Bacaan »
---

Tingginya produksi rumput laut di Sulawesi Selatan (Sulsel) dinilai tidak sebanding dengan penyerapan produksi yang terjadi. Hal ini dibuktikan dengan menumpuknya hasil produksi petani rumput laut di gudang-gudang.
“Makanya kita dorong masalah pergudangan. Kalau sistem ini jalan, kedaulatan harga bisa kita jamin. Industri rumput laut pun akan kuat. Kami saat ini sedang membangun pengolahan rumput laut di Bone berdaya serap 500 ton per bulan. Mulai beroperasi di tahun 2016,” ujar Ketua Asosiasi Petani dan Pengelola Rumput Laut Indonesia (ASPPERLI) Arman Arfah, Rabu (11/11/2015).
Pemerintah bisa mengakali penumpukan ini, kata dia, dengan pengaturan sistem resi gudang atau pembuatan pabrik pengolahan. Pergudangan yang banyak kosong dan tidak terpakai, tambahnya, dialihkan sementara guna menyimpan rumput laut.

---

Data Tercatat »
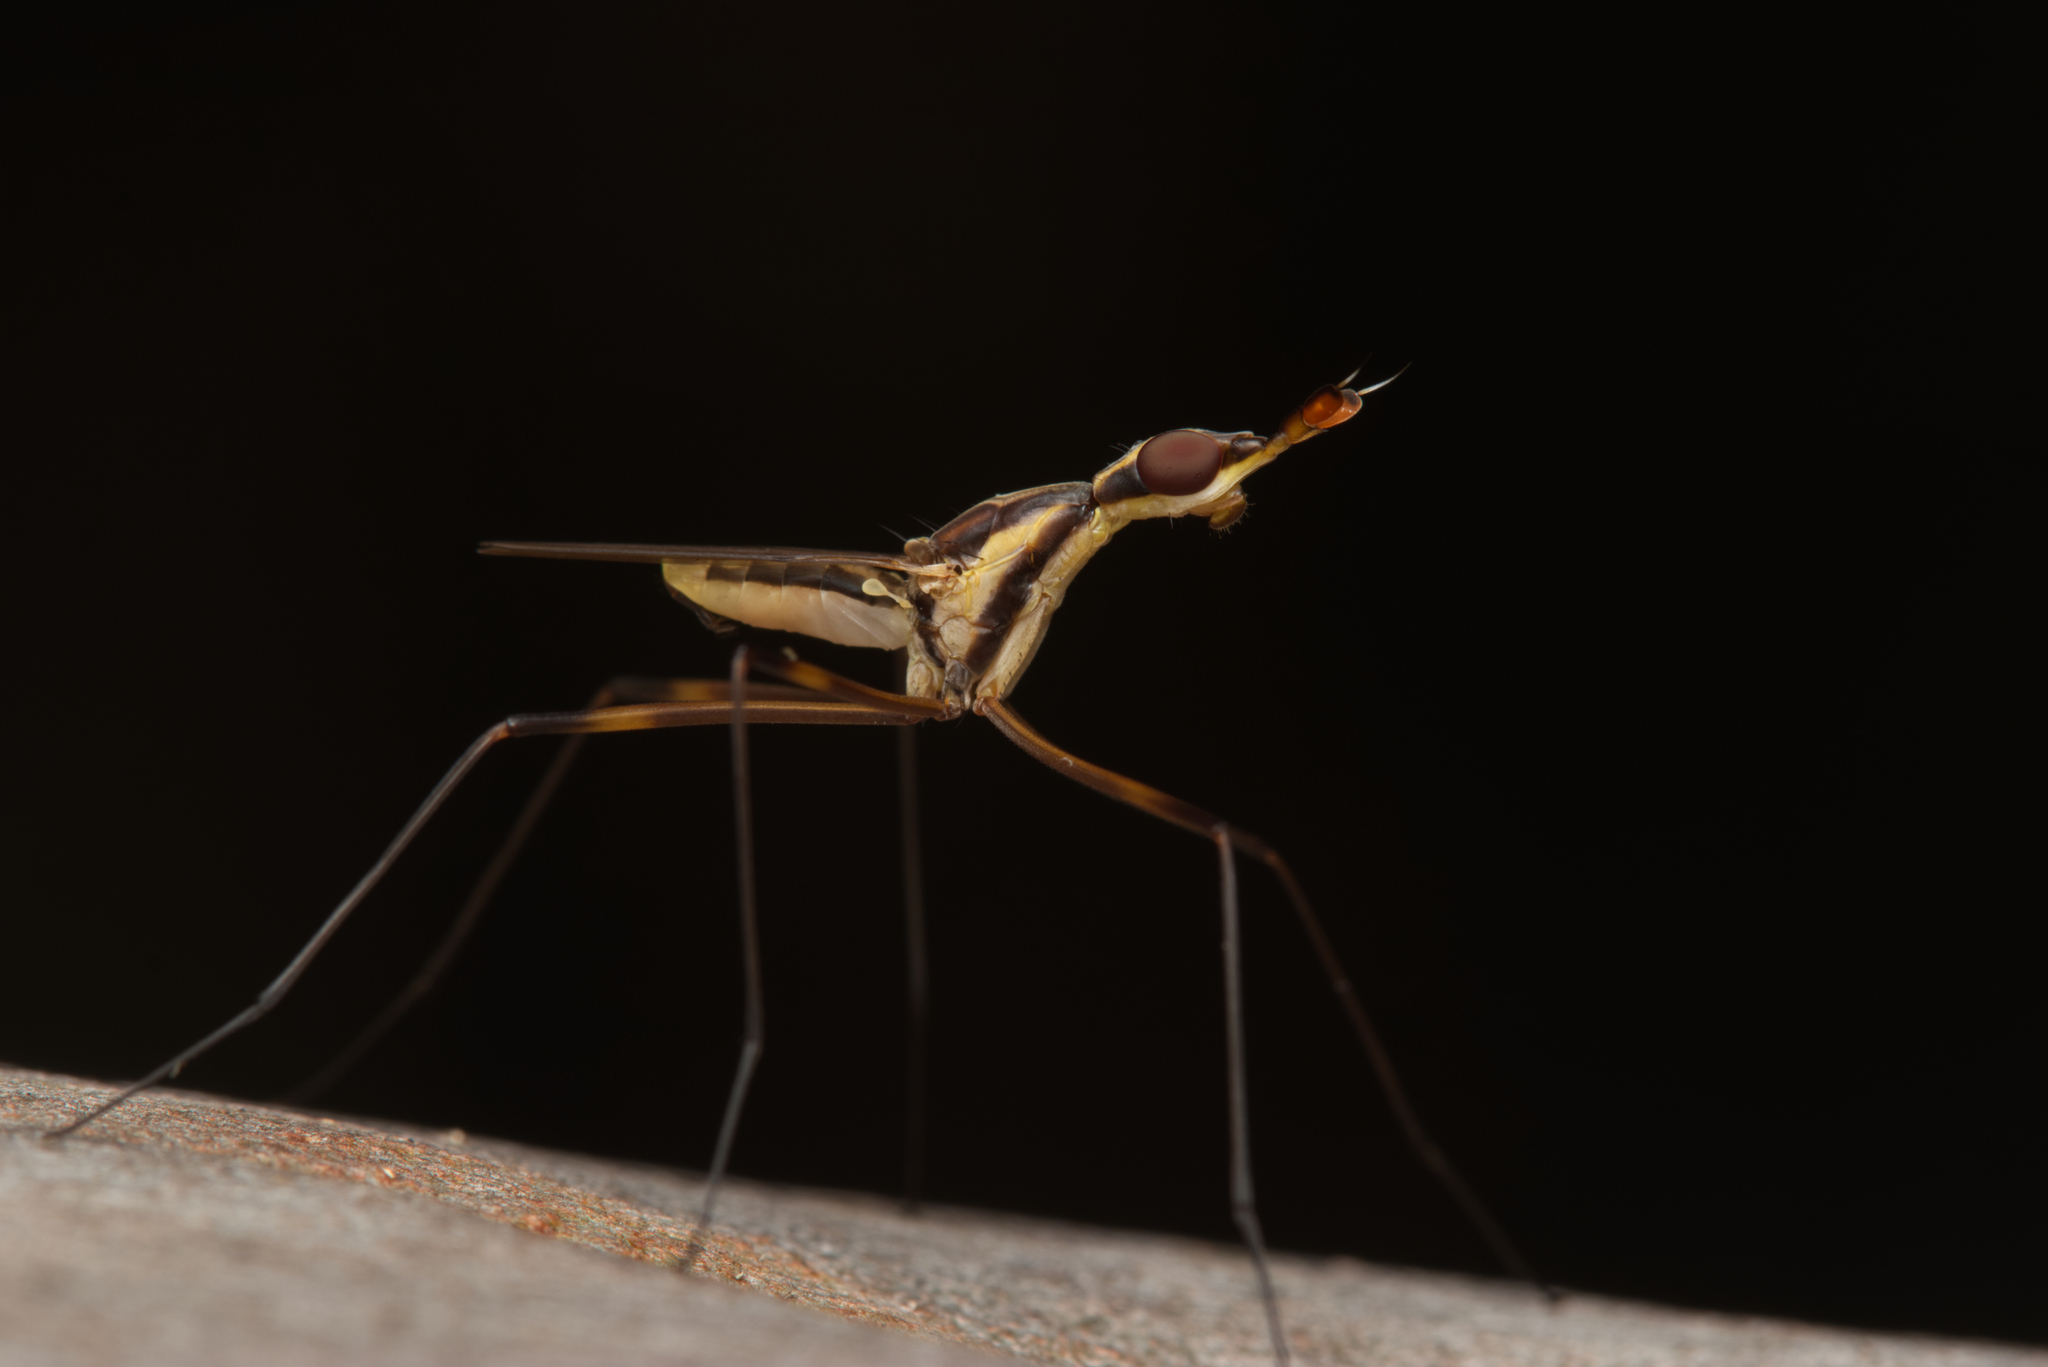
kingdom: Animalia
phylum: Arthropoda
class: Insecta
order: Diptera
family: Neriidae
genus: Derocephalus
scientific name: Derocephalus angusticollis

---

Petunjuk Latihan »
(a) Dalam bacaan tentang rumput laut di Sulawesi Selatan, berapa daya serap pabrik pengolahan rumput laut yang sedang dibangun di Bone?
(b) Tolong lanjutkan bacaan tentang rumput laut di Sulawesi Selatan, mulai dari bagian sesudah kalimat terakhirnya.

Jawaban »
(a) 500 ton per bulan.

(b)
Pada kesempatan berbeda, Kabid Perikanan Budidaya Dinas Kelautan dan Perikanan Sulsel Sulkaf S Latief menambahkan, meski Sulsel menjadi lumbung rumput laut, namun baru ada empat pabrik pengolahan. Itupun, katanya, khusus untuk jenis cottoni.
“Tahun 2014 kemarin kita berhasil mengeskpor 117.655 ton dengan nilai 138,5 juta USD. Sekarang di tengah kondisi ekonomi yang lesu, membuat nilai ekspor kita berkurang,” katanya saat.(*)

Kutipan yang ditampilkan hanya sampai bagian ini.